= Juan José Muñoz =

Juan José Muñoz (3 June 1950 – 8 May 2013) was an Argentine businessman. He was an advisor to the current Minister of Interior, Mr. Aníbal Fernández, during the period when the latter was a federal senator. Afterwards, he worked for the trade union that represents State Workers (the “Asociación Mutual de Trabajadores del Estado”, or AMTE).

Muñoz was born in La Plata, Argentina. He was a self-made man, who rose from humble beginnings to become the owner of various agencies specializing in finances, tourism, and insurance, as well as a building company and a hotel chain. In November 2004, he was elected President of the football club Gimnasia y Esgrima La Plata, the oldest club currently affiliated to the Argentine Football Association (AFA). He occupied this position until the end of 2007, when a new management committee was chosen.

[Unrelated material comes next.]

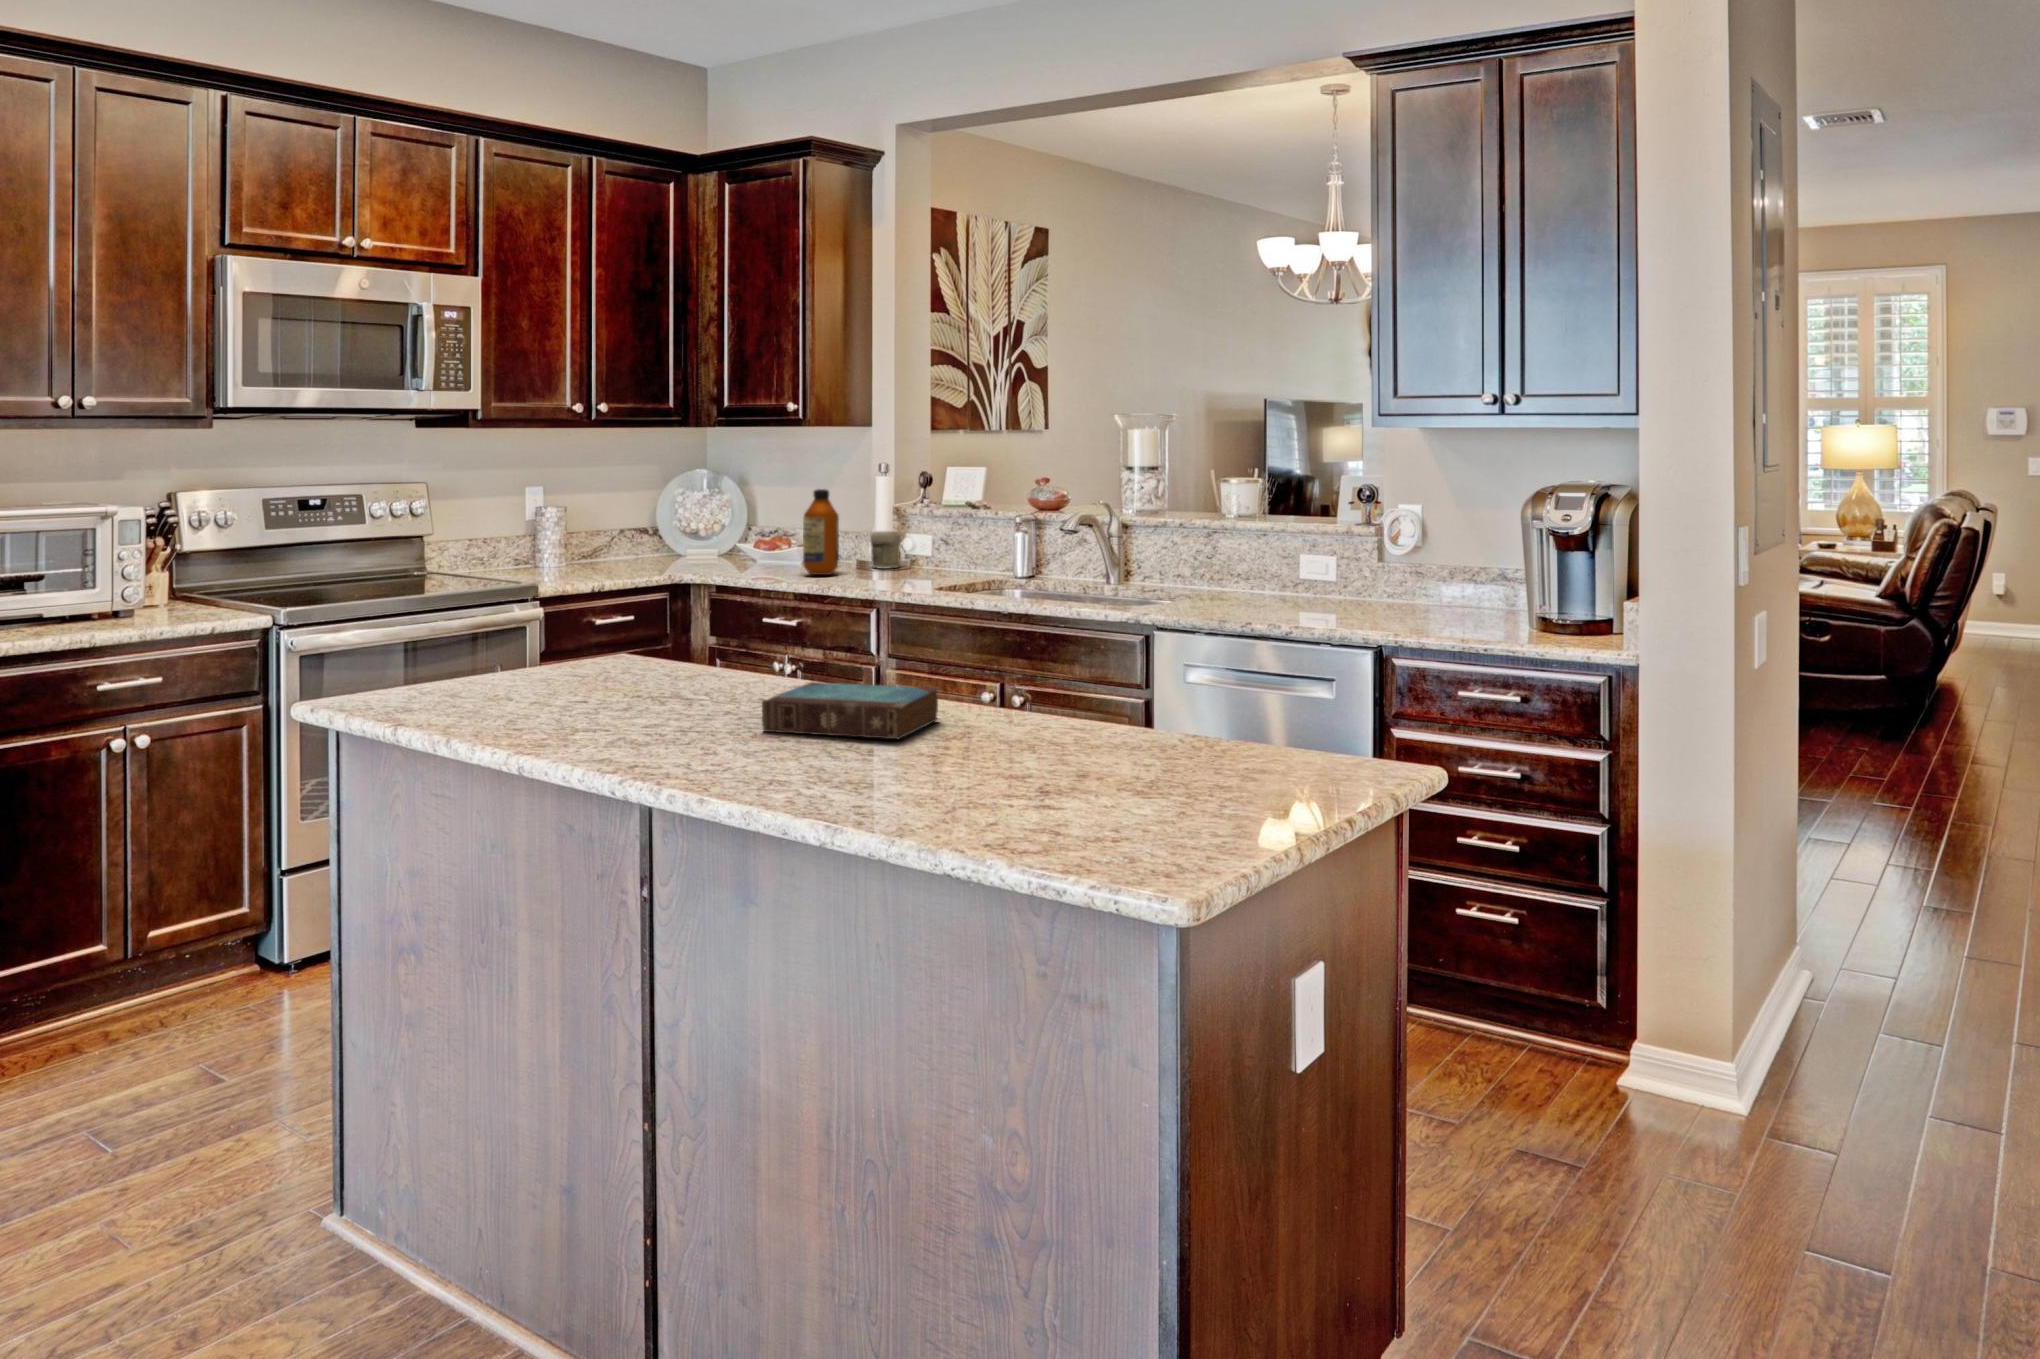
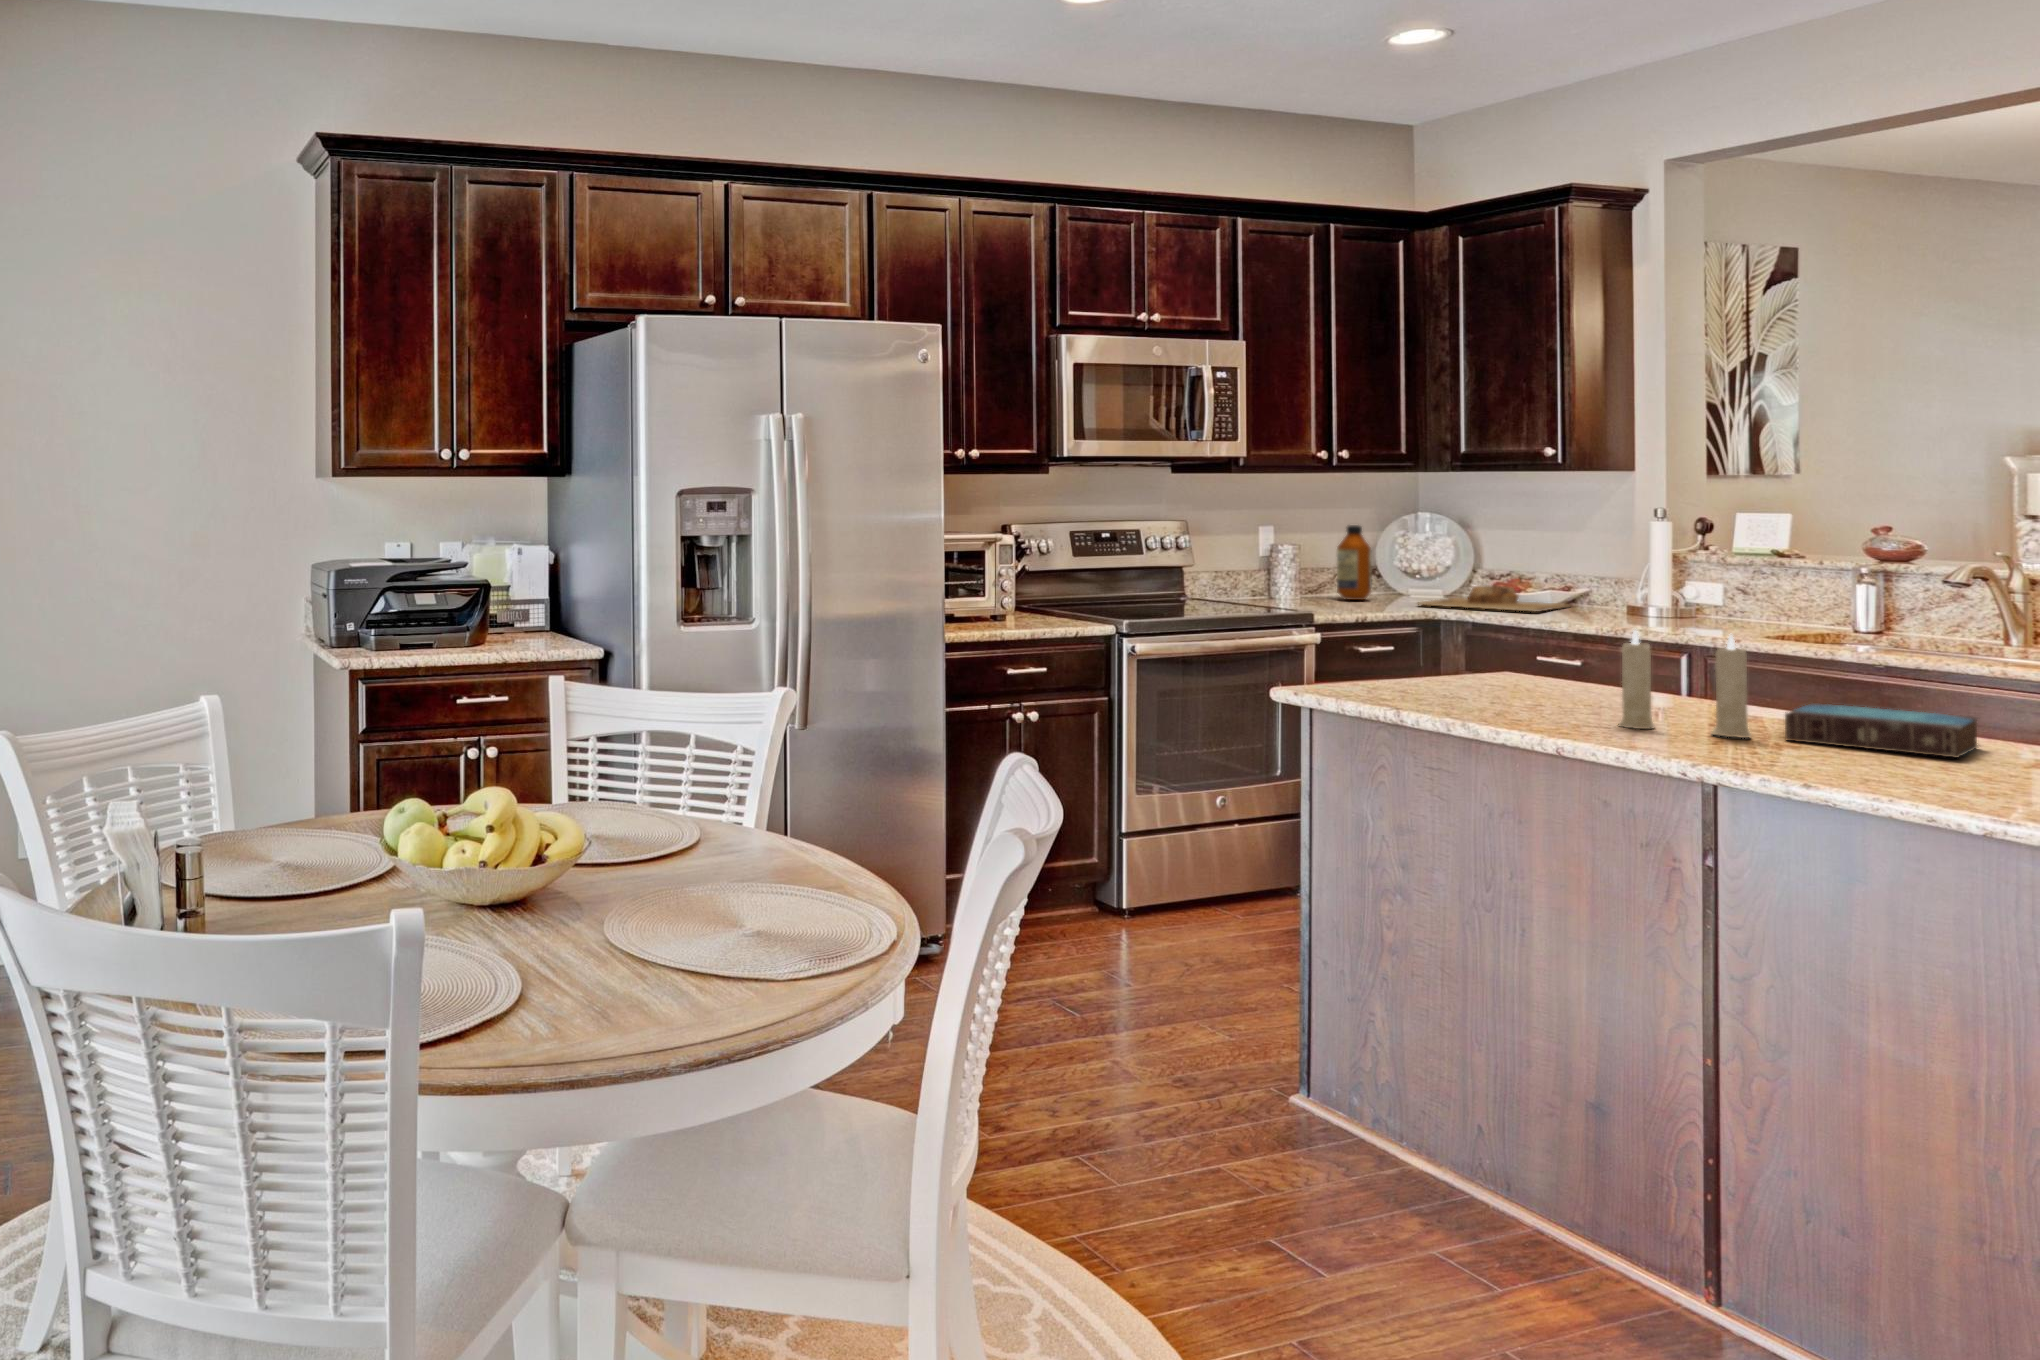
bottle: present [803,489,839,575] -> present [1337,525,1372,600]
jar: present [870,531,901,569] -> none [1649,578,1687,616]
cutting board: none [674,543,815,570] -> present [1418,585,1570,612]
candle: none [606,608,731,734] -> present [1619,630,1751,738]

==Club management at Gimnasia y Esgrima La Plata==

During his mandate as president, the football club from La Plata, better known by its nickname of "El Lobo" (Spanish for “The Wolf”), exhibited two very contradictory faces.

==Positive aspects==

At the beginning of Muñoz's tenure, the team was at the edge of relegation to second division. He spearheaded the decision to hire Pedro Troglio as coach, who was instrumental in turning around the performance by mid-2005. During the second half of that year, the team gelled in the Torneo Apertura 2005 and pulled off an excellent campaign which had it fighting neck-to-neck with Boca Juniors for the championship. Finally, Gimnasia crowned the effort by becoming a close runner-up, the fifth time the team obtained such honours in the ten years spanning 1995–2005.
In June 2006, Muñoz decided to withdraw the Nº 21 jersey, which was the number used by Pedro Troglio while playing in Gimnasia during the 1990s. This was the first time such a recognition was bestowed upon a club player in the Argentine football league.

==Negative aspects==

Despite the above successes, the club was also mired in controversy during Muñoz's tenure. Soon after becoming a president, he decided unilaterally to separate several team players from the main roster, including some iconic ones who had been part of the runner-up campaigns of the mid-1990s (e.g., Gustavo Barros Schelotto, Enzo Noce and Andrés Yllana).
In 2005, the old Gimnasia stadium (known as El Bosque, the Forest) became suspended after incidents that took place during a decisive game against Newell's Old Boys. As president, he made the decision to play temporarily in the much-debated "Estadio Ciudad de La Plata" venue. However, that temporary move soon became de facto permanent, after he refused to comply with the various reforms requested for the old stadium by the CoProSeDe, the provincial organization in charge of security at sporting venues. Muñoz argued that the cost of making these reforms was “unsurmountable” (approximately 2 million Argentine pesos). This decision was resisted by many who demanded a return to El Bosque. After the end of Muñoz's mandate in 2007, the new management began finally the renovations; it is believed that Gimnasia y Esgrima La Plata should be able to use the old field some time during 2008.

Other controversial events took place in 2006–2007. In October 2006, at half-time during a match against Boca Juniors in La Plata, Muñoz appeared in the dressing rooms, requesting to be able to talk to the referee and voice a number of complaints. The result was the suspension of the game by the referee, and a six-month reproof by the Asociación del Fútbol Argentino to the President of Gimnasia. Prior to the continuation of this game, several weeks later, some Gimnasia players complained that they had been pressed by nondescript visitors who wished that Gimnasia would allow a victory by Boca, so as not to benefit archrivals Estudiantes. In the outcry that followed, Muñoz was widely considered responsible for these events. Gimnasia went on to lose the game 1–4, after leading 1–0 at the time of suspension.

Muñoz's tenure was also marked by the worst-ever defeat at a La Plata derby (a 0-7 fall against Estudiantes), as well as by the relegation of the once-powerful basketball team, following the withdrawal of strong financial support for this sport in the club.

Juan José Muñoz died on 8 May 2013 after a long illness. He was 62 years old.